◆ **Work request**
Retype every line of the listing between the line holding "Türbesi asıl yerinde yeniden inşa edilecek" and the line holding "dans les relations amoureuses ?", inclusive. Leave the pictures out of your answer.

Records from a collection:
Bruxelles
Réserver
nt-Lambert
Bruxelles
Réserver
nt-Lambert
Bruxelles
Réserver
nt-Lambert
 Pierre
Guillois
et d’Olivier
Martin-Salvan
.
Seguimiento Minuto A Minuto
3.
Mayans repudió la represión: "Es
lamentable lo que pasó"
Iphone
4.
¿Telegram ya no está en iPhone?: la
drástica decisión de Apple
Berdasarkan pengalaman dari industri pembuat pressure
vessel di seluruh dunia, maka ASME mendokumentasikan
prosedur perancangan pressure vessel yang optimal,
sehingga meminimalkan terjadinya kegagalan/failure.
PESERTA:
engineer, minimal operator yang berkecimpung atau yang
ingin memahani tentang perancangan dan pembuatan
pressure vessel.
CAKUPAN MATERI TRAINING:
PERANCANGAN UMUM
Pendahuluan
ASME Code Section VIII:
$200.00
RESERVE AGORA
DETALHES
--
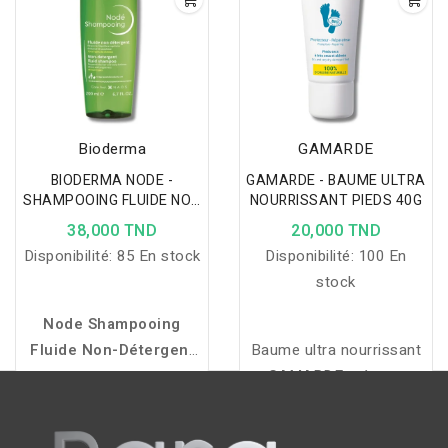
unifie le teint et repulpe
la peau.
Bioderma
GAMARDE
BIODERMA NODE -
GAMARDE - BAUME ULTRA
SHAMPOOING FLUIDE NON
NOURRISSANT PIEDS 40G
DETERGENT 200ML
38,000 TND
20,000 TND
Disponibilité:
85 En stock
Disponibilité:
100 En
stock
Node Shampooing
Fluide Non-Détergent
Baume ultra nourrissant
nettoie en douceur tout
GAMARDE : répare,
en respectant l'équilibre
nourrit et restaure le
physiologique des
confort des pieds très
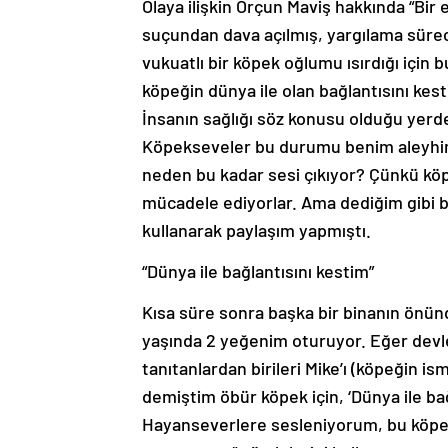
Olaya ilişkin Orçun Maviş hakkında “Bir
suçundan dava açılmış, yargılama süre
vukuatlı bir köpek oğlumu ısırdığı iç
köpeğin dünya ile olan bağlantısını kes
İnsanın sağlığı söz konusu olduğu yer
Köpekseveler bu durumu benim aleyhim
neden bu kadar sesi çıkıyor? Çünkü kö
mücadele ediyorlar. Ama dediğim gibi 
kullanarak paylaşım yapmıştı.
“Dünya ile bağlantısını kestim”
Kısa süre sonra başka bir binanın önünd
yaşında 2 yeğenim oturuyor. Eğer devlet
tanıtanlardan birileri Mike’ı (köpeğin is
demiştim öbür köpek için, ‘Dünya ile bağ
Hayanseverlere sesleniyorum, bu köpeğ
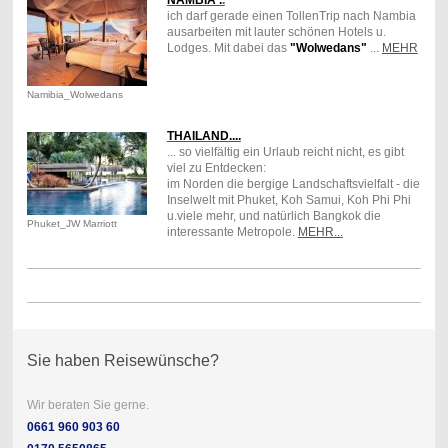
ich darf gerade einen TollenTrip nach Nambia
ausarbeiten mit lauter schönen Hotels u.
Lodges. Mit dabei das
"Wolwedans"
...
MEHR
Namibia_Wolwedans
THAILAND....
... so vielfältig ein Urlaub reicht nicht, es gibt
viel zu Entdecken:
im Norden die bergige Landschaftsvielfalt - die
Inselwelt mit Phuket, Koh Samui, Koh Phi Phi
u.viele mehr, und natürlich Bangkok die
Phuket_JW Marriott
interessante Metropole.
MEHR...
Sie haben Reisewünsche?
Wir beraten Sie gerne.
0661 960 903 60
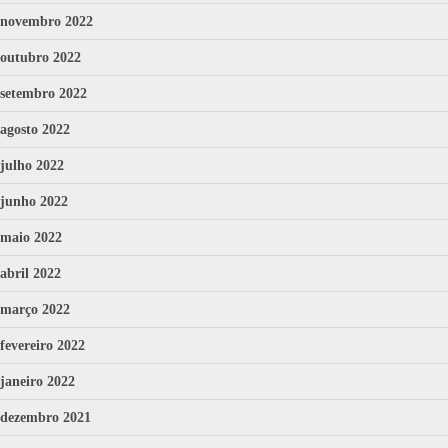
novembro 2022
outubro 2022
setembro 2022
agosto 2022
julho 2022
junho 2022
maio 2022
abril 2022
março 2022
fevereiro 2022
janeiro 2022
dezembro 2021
---
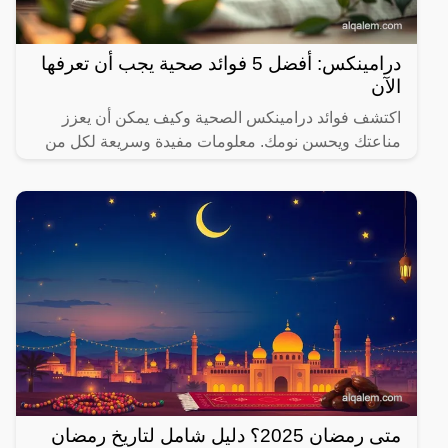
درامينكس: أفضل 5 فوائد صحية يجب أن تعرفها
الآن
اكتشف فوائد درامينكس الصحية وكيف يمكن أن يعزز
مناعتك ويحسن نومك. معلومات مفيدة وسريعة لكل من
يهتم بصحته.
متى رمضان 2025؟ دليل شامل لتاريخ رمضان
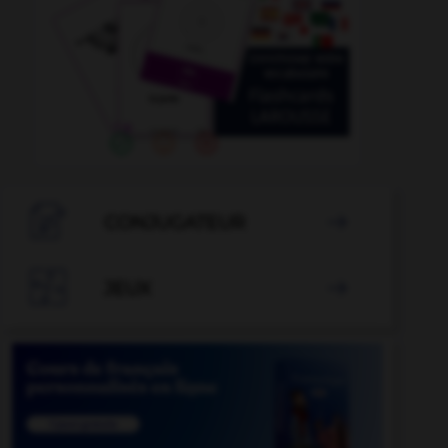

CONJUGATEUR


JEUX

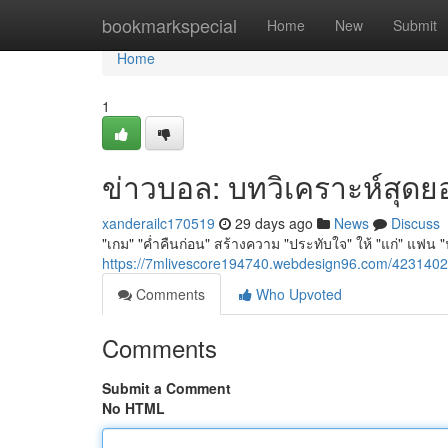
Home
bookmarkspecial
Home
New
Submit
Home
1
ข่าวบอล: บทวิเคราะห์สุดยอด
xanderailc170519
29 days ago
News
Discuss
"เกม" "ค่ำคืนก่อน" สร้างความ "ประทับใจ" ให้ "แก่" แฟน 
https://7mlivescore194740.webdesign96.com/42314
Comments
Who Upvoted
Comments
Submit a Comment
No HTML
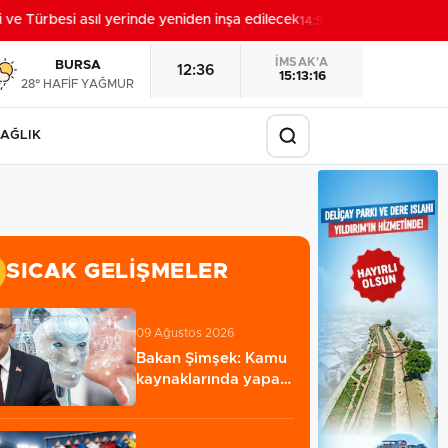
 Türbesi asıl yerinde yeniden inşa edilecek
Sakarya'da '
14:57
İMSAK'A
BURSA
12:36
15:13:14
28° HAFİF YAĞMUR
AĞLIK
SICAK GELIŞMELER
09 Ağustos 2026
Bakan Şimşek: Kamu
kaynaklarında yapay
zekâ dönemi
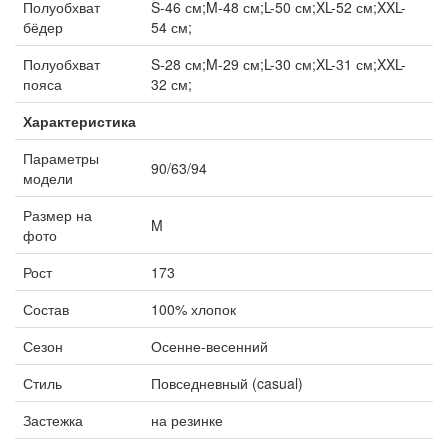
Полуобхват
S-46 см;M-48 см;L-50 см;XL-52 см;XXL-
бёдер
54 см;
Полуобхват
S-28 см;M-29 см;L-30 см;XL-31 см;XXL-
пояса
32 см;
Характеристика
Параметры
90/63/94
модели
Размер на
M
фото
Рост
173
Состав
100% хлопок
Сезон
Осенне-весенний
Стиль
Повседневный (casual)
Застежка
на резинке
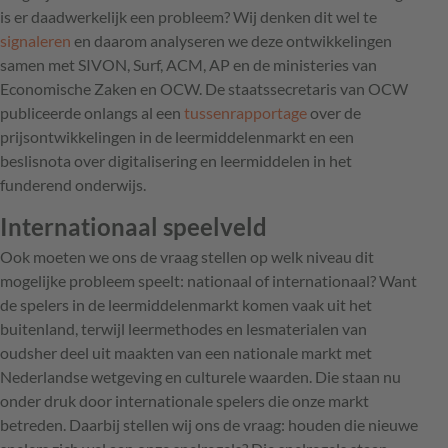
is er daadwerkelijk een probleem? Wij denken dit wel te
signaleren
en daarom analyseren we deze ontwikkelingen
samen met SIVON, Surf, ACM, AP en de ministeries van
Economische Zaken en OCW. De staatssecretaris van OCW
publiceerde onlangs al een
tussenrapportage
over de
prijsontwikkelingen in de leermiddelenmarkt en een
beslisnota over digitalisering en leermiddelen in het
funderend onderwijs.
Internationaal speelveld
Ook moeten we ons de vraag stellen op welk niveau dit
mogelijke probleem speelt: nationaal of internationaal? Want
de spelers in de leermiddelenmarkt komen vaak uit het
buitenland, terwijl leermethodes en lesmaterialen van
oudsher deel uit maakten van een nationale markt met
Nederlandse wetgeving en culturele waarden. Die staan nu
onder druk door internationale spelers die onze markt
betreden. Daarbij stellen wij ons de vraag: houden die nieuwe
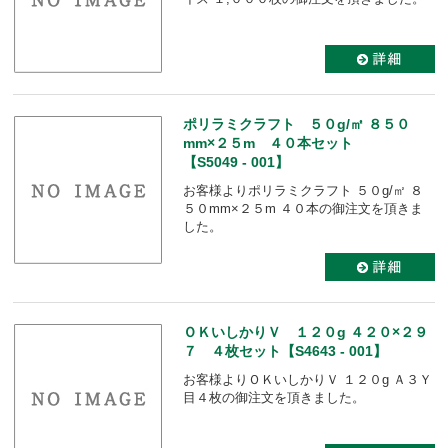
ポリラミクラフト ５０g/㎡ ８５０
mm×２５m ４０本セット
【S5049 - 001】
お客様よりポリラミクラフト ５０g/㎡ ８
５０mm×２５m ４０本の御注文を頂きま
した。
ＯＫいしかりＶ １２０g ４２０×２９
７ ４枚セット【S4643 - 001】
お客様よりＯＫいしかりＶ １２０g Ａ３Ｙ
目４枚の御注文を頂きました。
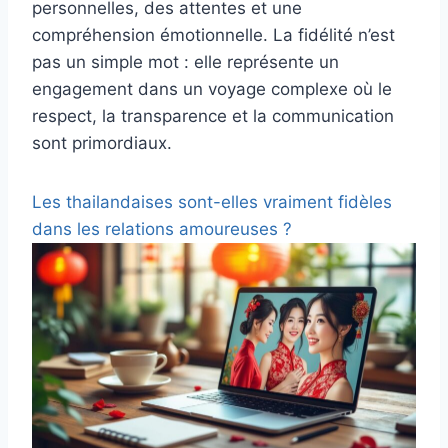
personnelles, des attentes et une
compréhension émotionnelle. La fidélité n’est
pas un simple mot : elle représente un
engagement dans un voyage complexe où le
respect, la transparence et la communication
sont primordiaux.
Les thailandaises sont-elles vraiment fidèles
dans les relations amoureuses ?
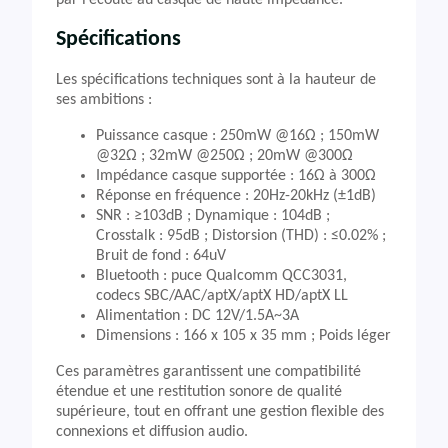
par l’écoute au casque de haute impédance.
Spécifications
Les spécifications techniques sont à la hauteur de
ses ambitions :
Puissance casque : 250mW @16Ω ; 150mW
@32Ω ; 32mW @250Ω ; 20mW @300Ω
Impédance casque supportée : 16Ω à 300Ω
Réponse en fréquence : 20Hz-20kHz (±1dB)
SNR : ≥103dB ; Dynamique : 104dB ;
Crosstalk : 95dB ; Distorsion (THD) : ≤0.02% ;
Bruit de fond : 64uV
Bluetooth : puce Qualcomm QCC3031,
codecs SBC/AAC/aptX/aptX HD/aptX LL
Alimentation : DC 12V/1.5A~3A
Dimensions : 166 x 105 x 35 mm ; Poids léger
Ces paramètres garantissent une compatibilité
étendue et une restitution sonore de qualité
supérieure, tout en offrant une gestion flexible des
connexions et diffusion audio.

◆ **Solution for this problem**
 Türbesi asıl yerinde yeniden inşa edilecek
Sakarya'da '
14:57
İMSAK'A
BURSA
12:36
15:13:14
28° HAFİF YAĞMUR
AĞLIK
SICAK GELIŞMELER
09 Ağustos 2026
Bakan Şimşek: Kamu
kaynaklarında yapay
zekâ dönemi
Полуобхват
S-46 см;M-48 см;L-50 см;XL-52 см;XXL-
бёдер
54 см;
Полуобхват
S-28 см;M-29 см;L-30 см;XL-31 см;XXL-
пояса
32 см;
Характеристика
Параметры
90/63/94
модели
Размер на
M
фото
Рост
173
Состав
100% хлопок
Сезон
Осенне-весенний
Стиль
Повседневный (casual)
Застежка
на резинке
is er daadwerkelijk een probleem? Wij denken dit wel te
signaleren
en daarom analyseren we deze ontwikkelingen
samen met SIVON, Surf, ACM, AP en de ministeries van
Economische Zaken en OCW. De staatssecretaris van OCW
publiceerde onlangs al een
tussenrapportage
over de
prijsontwikkelingen in de leermiddelenmarkt en een
beslisnota over digitalisering en leermiddelen in het
funderend onderwijs.
Internationaal speelveld
Ook moeten we ons de vraag stellen op welk niveau dit
mogelijke probleem speelt: nationaal of internationaal? Want
de spelers in de leermiddelenmarkt komen vaak uit het
buitenland, terwijl leermethodes en lesmaterialen van
oudsher deel uit maakten van een nationale markt met
Nederlandse wetgeving en culturele waarden. Die staan nu
onder druk door internationale spelers die onze markt
betreden. Daarbij stellen wij ons de vraag: houden die nieuwe
ポリラミクラフト ５０g/㎡ ８５０
mm×２５m ４０本セット
【S5049 - 001】
お客様よりポリラミクラフト ５０g/㎡ ８
５０mm×２５m ４０本の御注文を頂きま
した。
ＯＫいしかりＶ １２０g ４２０×２９
７ ４枚セット【S4643 - 001】
お客様よりＯＫいしかりＶ １２０g Ａ３Ｙ
目４枚の御注文を頂きました。
personnelles, des attentes et une
compréhension émotionnelle. La fidélité n’est
pas un simple mot : elle représente un
engagement dans un voyage complexe où le
respect, la transparence et la communication
sont primordiaux.
Les thailandaises sont-elles vraiment fidèles
dans les relations amoureuses ?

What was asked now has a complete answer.